The history and culture of the oppressed are rarely embodied in material objects. Through his research, Yassine Ben Abdallah looks over the disappearance of archival materials regarding the enslaved and indentured laborers of the sugar plantations of La Réunion. The cultural identity of the former French colony has been shaped by the monoculture of sugarcane. However, the only objects left of this history pertained to that of the white masters. Most of the material culture of the ‘othered’ communities have disappeared, or have been made to disappear, through the wear of colonial times.
In the historical plantation estate of Villèle sits the plantation museum of la Réunion, where only the master’s artefacts are displayed. How can the stories of the enslaved and indentured laborers be narrated when there is no object testifying to their existence or experience? Through the concept of Creole museography, Ben Abdallah’s work calls for an intervention that subverts the current curatorial approach of the institution.
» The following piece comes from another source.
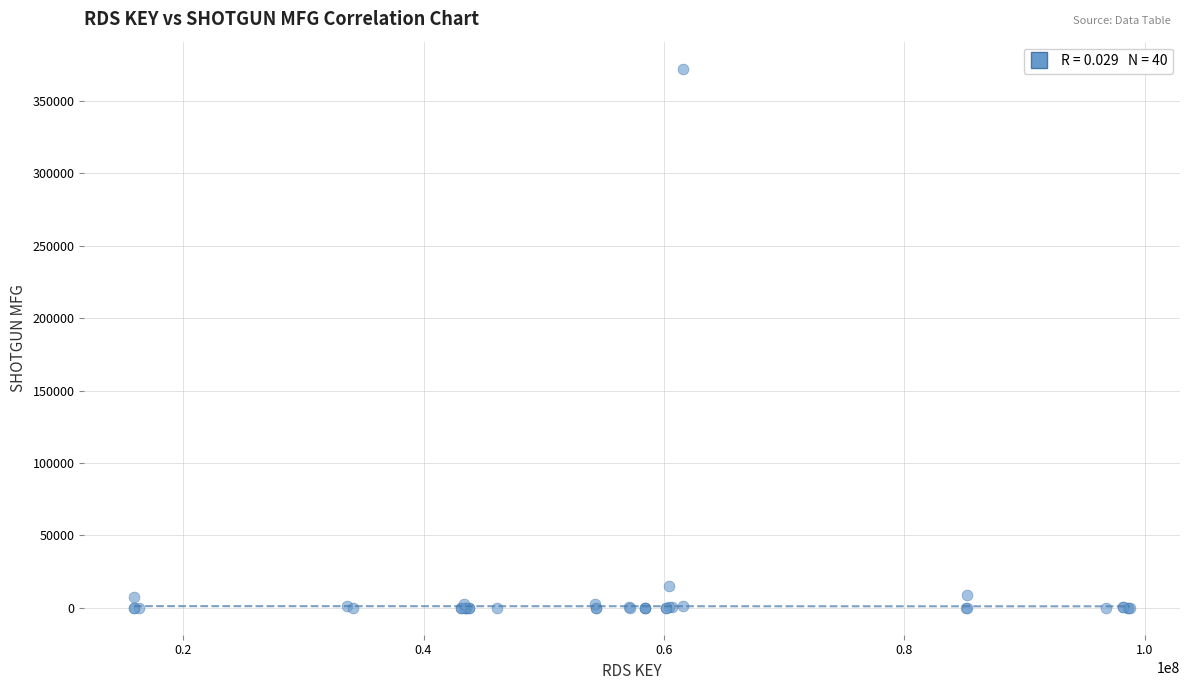

What Y value in the scatter plot is closest to 186210?

15332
Situated in the museum, his project creates a confrontational space where dripping sugar machetes oppose the master’s artefacts begging the question: whose heritage and history are allowed to be preserved, narrated, and immortalized in a museum?
For the context of the Netherlands, a former colonial empire, the project The Bittersweet Memory of the Plantation has been altered in order to address the broader institutional hoarding and collection of non-western artefacts in Dutch museum archives.